Sebenarnya, Lacy terbiasa memakai dua pedang untuk bertarung. Tapi, entah kenapa dia ingin bertarung dengan satu pedang hari ini. Namun, dia tidak bisa menemukan pedang yang bagus untuk dirinya.
Gadis itu terus mengelilingi gudang senjata milik sekolah dengan wajah yang ditekuk. Tidak ada senjata yang menarik perhatiannya. Padahal, dia memerlukan pedang itu untuk secepatnya.
Lacy menghela nafasnya lelah karena sudah berkali-kali keliling, namun tidak menemukan apa yang dia mau. Gadis itu mendecak kesal. Dia mengulurkan tangannya pada pedang yang pernah dia pakai di ujian masuk. Namun, sebelum tangannya menyentuh pedang itu, matanya tertuju pada sesuatu yang bersinar di bawah rak.
Lacy menundukkan kepalanya dan menemukan sebuah pedang yang sepertinya terjatuh ke bawah rak. Dia mengulurkan tangannya untuk mendapatkan pedang itu.
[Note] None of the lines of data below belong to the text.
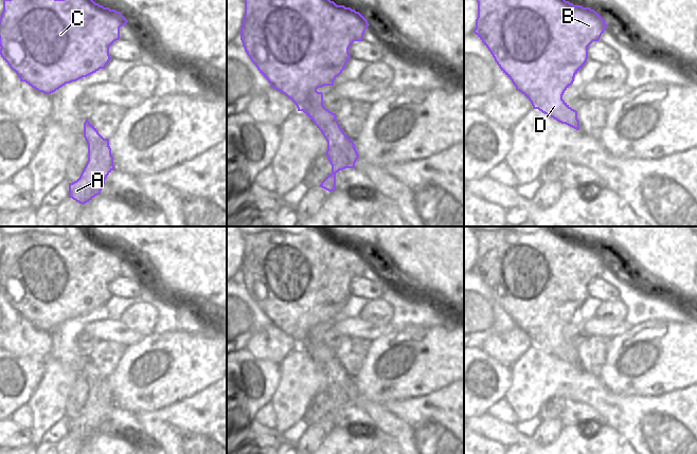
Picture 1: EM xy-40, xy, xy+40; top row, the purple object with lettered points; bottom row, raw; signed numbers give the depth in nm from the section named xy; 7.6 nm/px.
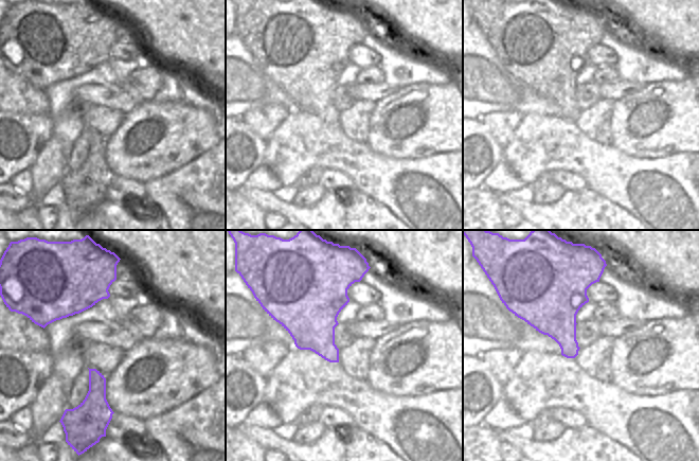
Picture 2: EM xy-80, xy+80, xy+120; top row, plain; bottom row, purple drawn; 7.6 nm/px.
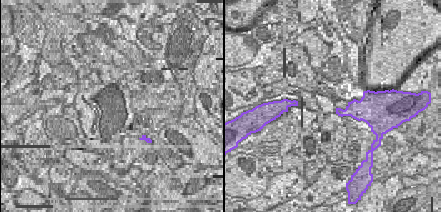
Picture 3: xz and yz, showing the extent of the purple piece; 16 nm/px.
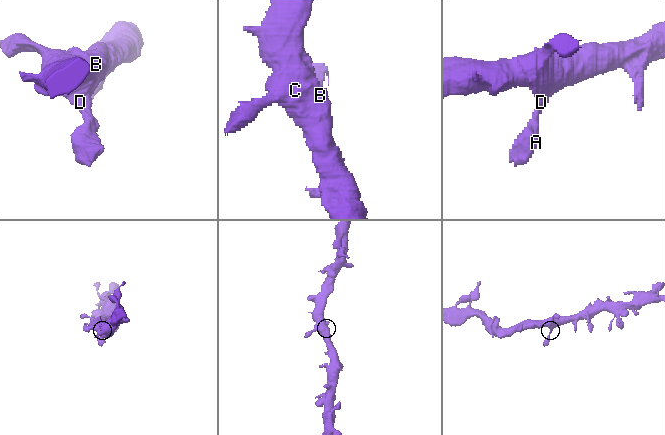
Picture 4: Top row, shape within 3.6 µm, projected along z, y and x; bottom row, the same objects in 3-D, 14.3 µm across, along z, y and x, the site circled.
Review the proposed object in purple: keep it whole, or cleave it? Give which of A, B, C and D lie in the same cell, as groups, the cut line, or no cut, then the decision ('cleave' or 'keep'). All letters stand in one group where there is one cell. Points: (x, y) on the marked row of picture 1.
A B C D | no cut | keep

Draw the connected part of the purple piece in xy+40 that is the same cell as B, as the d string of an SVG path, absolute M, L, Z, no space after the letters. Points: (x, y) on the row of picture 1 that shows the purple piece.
M477 0L478 17L473 33L482 40L501 71L512 80L516 90L532 104L533 109L579 130L577 111L564 99L565 91L573 84L575 74L588 59L588 47L598 41L607 24L590 7L574 5L566 0Z

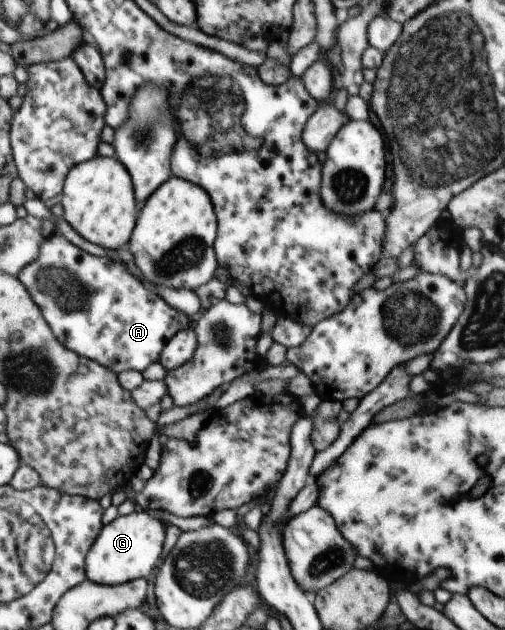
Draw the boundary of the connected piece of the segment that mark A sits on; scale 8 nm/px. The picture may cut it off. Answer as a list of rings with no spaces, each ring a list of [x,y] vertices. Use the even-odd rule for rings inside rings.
[[[59,231],[40,243],[38,259],[23,267],[16,277],[26,281],[25,288],[34,293],[34,301],[38,301],[46,321],[54,325],[54,333],[58,333],[58,341],[62,345],[82,357],[97,361],[115,374],[126,370],[142,373],[148,365],[159,361],[164,345],[189,325],[186,313],[176,311],[159,295],[146,289],[121,262],[108,256],[92,255],[72,244]]]

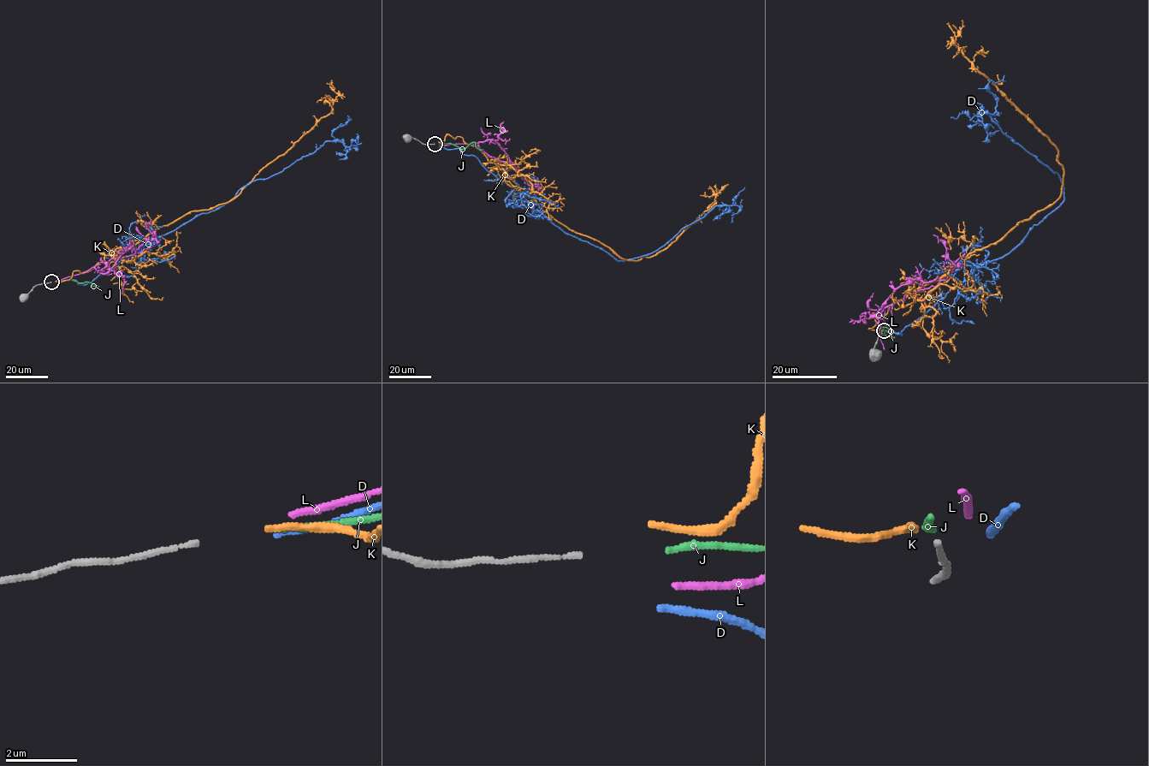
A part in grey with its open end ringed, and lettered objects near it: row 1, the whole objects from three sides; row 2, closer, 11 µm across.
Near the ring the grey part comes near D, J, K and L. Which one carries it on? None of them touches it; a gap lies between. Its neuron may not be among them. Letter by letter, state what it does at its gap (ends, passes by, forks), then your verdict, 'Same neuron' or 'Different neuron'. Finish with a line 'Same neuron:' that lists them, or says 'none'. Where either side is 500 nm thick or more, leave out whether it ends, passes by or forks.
D: It ends there. Different neuron
J: It ends there. Same neuron
K: It ends there. Different neuron
L: It ends there. Different neuron
Same neuron: J

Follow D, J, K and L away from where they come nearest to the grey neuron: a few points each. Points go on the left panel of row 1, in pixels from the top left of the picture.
D: (56, 282), (87, 284), (252, 181), (326, 141), (343, 143), (331, 135), (347, 115)
J: (56, 282), (70, 279), (99, 286)
K: (55, 282), (88, 271), (106, 255), (129, 249), (192, 211), (232, 200), (332, 110), (338, 95), (332, 80)
L: (56, 281), (153, 246), (156, 238), (146, 226), (151, 219)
Lacy mengernyit bingung. Jika dilihat sekilas, pedang itu terlihat biasa saja. Desain-nya tidaklah begitu unik. Bahkan, mata pedangnya sudah tumpul. Pedang itu tampak sudah lama tidak terpakai. Lacy menyimpulkan kalau pedang itu sudah terjatuh dan tersembunyi di bawah rak untuk waktu yang cukup lama.
Yah~sebenarnya untuk mata pedang yang tumpul, Lacy masih bisa mengasahnya. Gadis itu juga memilih pedang bukan berdasarkan desainnya. Tidak ada salahnya mengambil pedang itu kan?
Akhirnya, Lacy pergi ke penjaga gudang senjata sekolah untuk memberitahukannya kalau dia akan meminjam pedang itu. Ya, meminjam. Sekolah membolehkan siswa meminjam senjata yang tersedia di sekolah. Para siswa tidak boleh mengambil senjata milik sekolah untuk senjata pribadi.
Namun, saat Lacy memperlihatkan pedang yang diambilnya pada penjaga, dengan santainya dia berkata, "Ambil saja untuk dirimu. Aku akan membicarakannya pada kepala sekolah. Anggap saja hadiah karena sudah menemukannya."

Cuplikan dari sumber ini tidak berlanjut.